Segment Start: DATA SHOWN

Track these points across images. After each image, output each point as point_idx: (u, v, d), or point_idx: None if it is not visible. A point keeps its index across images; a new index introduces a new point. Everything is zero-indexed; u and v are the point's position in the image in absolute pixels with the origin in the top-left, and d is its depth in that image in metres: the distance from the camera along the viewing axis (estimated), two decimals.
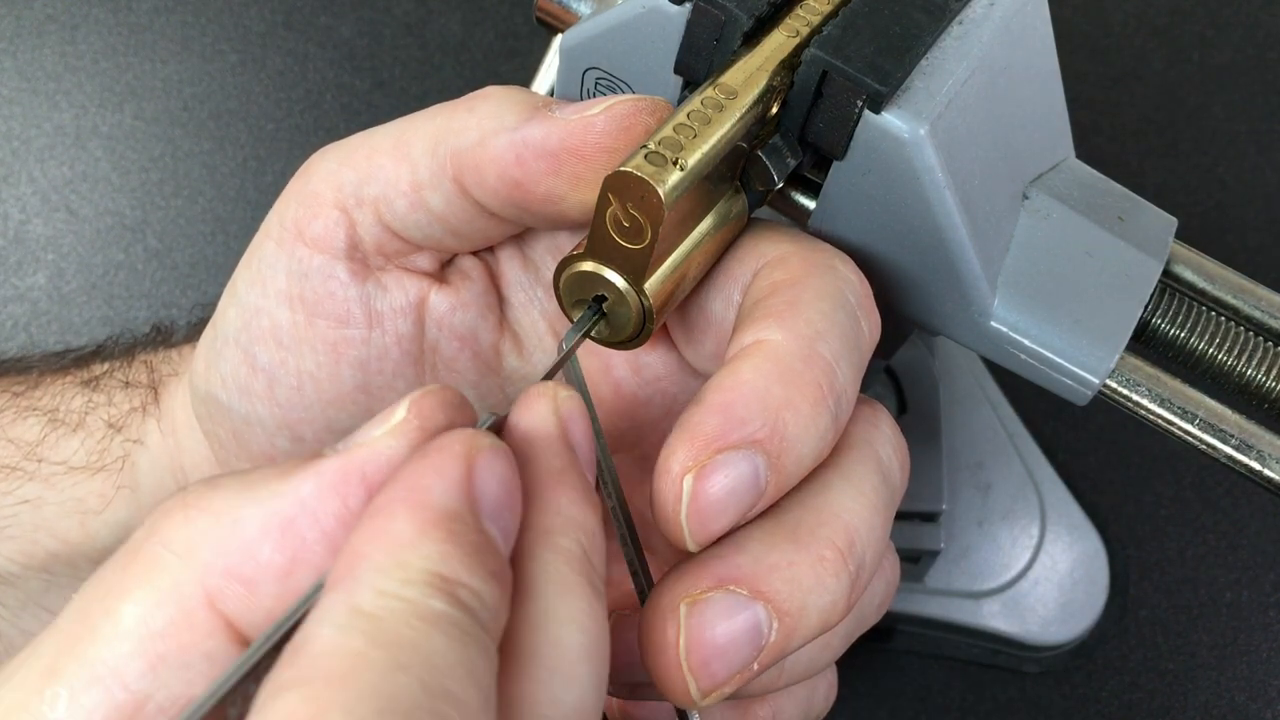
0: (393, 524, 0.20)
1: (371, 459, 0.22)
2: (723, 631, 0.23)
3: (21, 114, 0.60)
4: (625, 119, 0.26)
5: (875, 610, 0.30)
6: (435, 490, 0.21)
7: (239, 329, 0.30)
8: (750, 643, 0.23)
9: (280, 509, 0.22)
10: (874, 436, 0.27)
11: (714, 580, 0.23)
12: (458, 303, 0.31)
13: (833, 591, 0.24)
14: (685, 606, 0.23)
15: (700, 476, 0.23)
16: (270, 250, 0.30)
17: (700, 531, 0.23)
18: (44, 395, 0.35)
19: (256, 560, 0.22)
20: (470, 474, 0.21)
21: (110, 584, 0.22)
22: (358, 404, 0.31)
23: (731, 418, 0.23)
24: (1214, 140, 0.61)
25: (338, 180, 0.29)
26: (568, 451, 0.24)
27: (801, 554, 0.24)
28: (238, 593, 0.22)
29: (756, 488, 0.23)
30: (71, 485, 0.34)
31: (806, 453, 0.24)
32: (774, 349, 0.24)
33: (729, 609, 0.23)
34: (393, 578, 0.19)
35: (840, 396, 0.25)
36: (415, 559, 0.20)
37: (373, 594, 0.19)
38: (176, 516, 0.22)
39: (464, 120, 0.28)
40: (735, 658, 0.23)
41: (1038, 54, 0.30)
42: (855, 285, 0.27)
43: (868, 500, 0.25)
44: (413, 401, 0.22)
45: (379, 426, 0.23)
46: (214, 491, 0.23)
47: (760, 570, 0.23)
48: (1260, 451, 0.29)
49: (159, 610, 0.22)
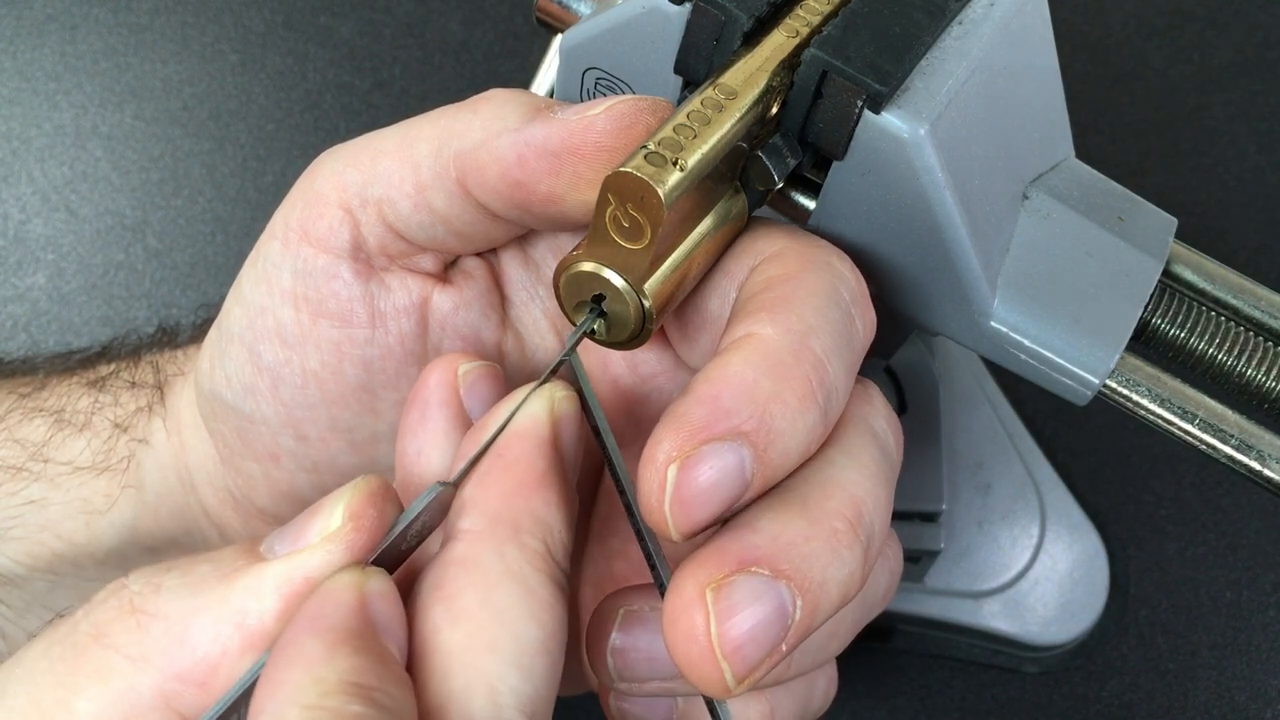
0: (304, 648, 0.22)
1: (315, 565, 0.24)
2: (752, 614, 0.23)
3: (21, 114, 0.60)
4: (626, 119, 0.26)
5: (881, 597, 0.30)
6: (337, 616, 0.22)
7: (244, 328, 0.30)
8: (778, 622, 0.23)
9: (226, 615, 0.24)
10: (868, 412, 0.27)
11: (735, 564, 0.23)
12: (460, 302, 0.31)
13: (849, 563, 0.24)
14: (711, 593, 0.23)
15: (685, 466, 0.23)
16: (275, 250, 0.30)
17: (684, 521, 0.23)
18: (50, 396, 0.35)
19: (209, 664, 0.23)
20: (364, 601, 0.23)
21: (61, 677, 0.24)
22: (361, 403, 0.31)
23: (718, 409, 0.23)
24: (1214, 140, 0.61)
25: (342, 181, 0.29)
26: (553, 454, 0.25)
27: (815, 528, 0.24)
28: (192, 694, 0.23)
29: (742, 479, 0.23)
30: (77, 485, 0.34)
31: (793, 446, 0.24)
32: (764, 342, 0.24)
33: (754, 591, 0.23)
34: (312, 693, 0.21)
35: (831, 391, 0.25)
36: (330, 673, 0.21)
37: (298, 710, 0.21)
38: (127, 621, 0.24)
39: (467, 121, 0.28)
40: (766, 640, 0.23)
41: (1038, 54, 0.30)
42: (850, 282, 0.27)
43: (870, 472, 0.25)
44: (346, 506, 0.24)
45: (315, 529, 0.24)
46: (159, 596, 0.24)
47: (778, 549, 0.23)
48: (1260, 451, 0.29)
49: (114, 709, 0.23)
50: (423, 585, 0.24)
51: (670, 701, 0.30)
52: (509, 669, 0.22)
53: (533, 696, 0.22)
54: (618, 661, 0.28)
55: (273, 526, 0.34)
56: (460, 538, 0.24)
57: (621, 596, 0.28)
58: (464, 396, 0.28)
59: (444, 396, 0.28)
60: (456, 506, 0.25)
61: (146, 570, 0.25)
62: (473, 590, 0.23)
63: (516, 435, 0.25)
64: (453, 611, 0.23)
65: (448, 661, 0.22)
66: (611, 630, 0.28)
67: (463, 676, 0.22)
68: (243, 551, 0.25)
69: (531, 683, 0.22)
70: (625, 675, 0.28)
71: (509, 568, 0.23)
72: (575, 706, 0.38)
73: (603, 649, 0.28)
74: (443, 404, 0.28)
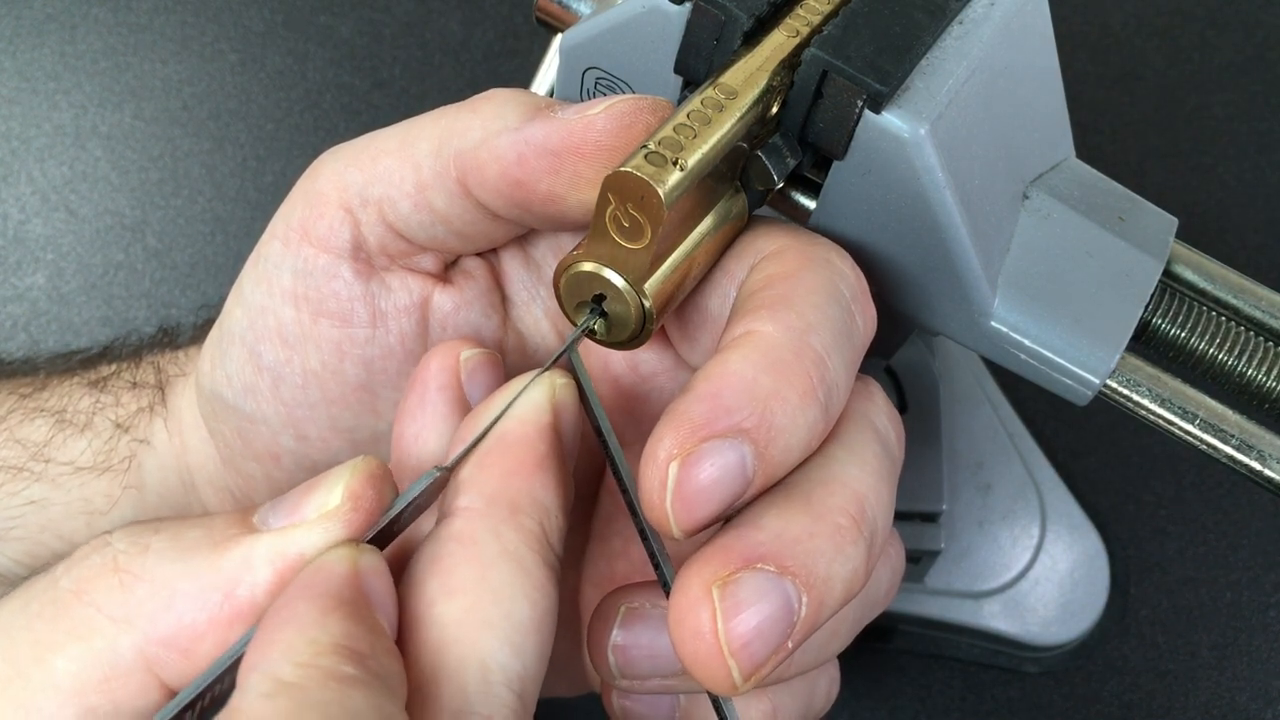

Segment End: DATA SHOWN

REQUIREMENT: Could you write out verbatim only those lines that run from the line containing "66: (611, 630, 0.28)" through the end of the listing above, both included, without the pictures?

SOLUTION TO THIS TASK:
66: (611, 630, 0.28)
67: (463, 676, 0.22)
68: (243, 551, 0.25)
69: (531, 683, 0.22)
70: (625, 675, 0.28)
71: (509, 568, 0.23)
72: (575, 706, 0.38)
73: (603, 649, 0.28)
74: (443, 404, 0.28)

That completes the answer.